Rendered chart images
────────────────
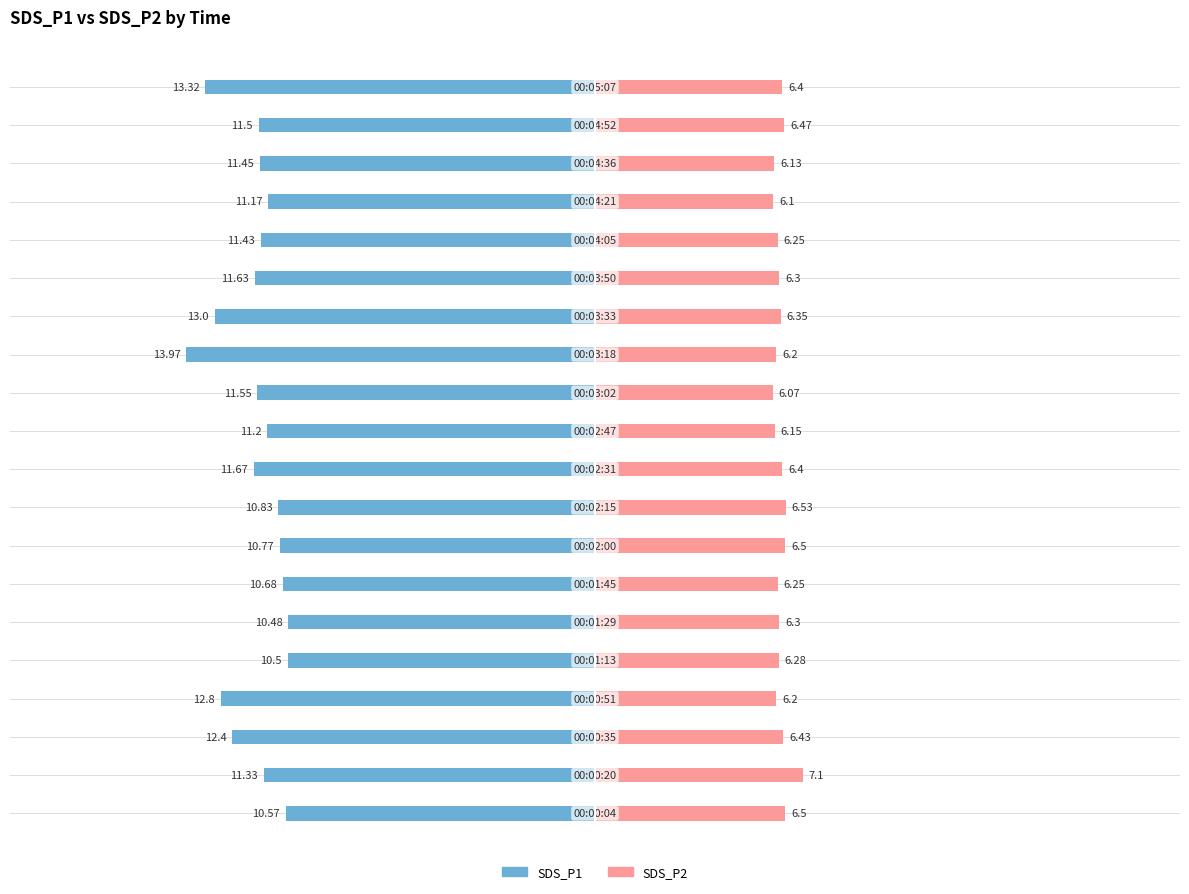

The value of SDS_P2 at 16 is 8.8. True or false?

False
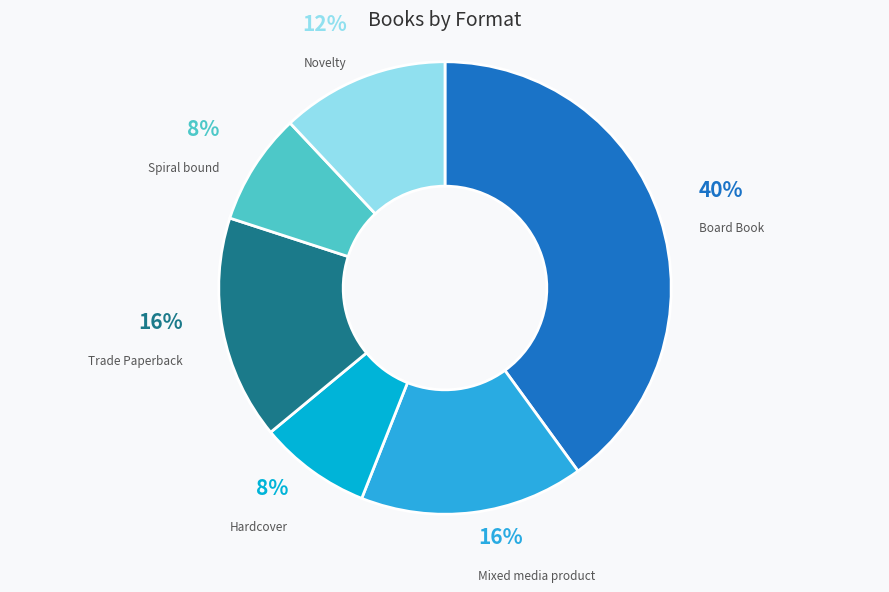

True or false: Novelty accounts for 7% of the total.

False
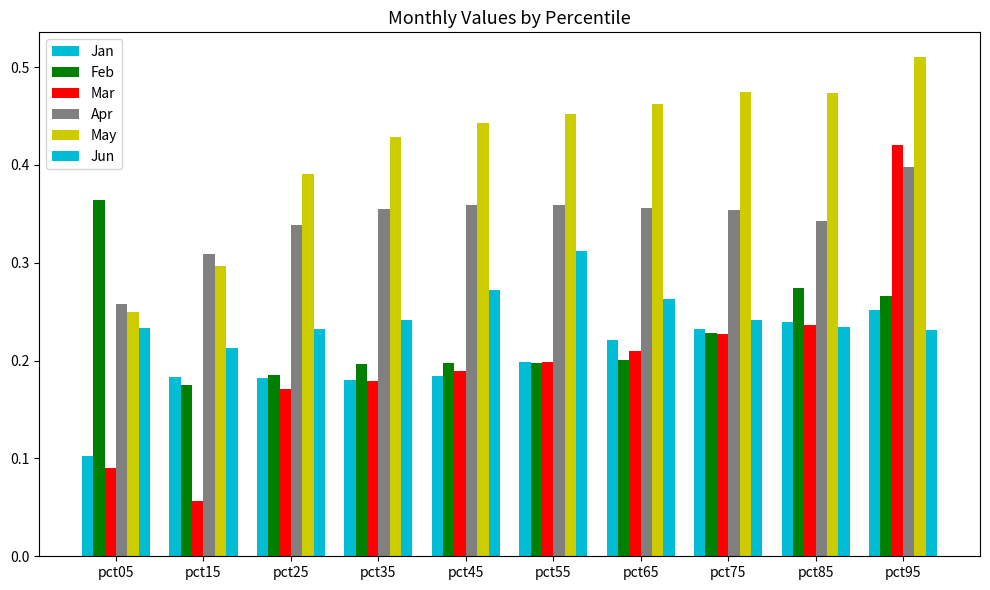

Which category has the lowest value in the Jun series?

pct15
────────────────
Try it
Copy the text of all the records above word for word, leaving out the pictures.

Exercise output
The value of SDS_P2 at 16 is 8.8. True or false?

False

True or false: Novelty accounts for 7% of the total.

False

Which category has the lowest value in the Jun series?

pct15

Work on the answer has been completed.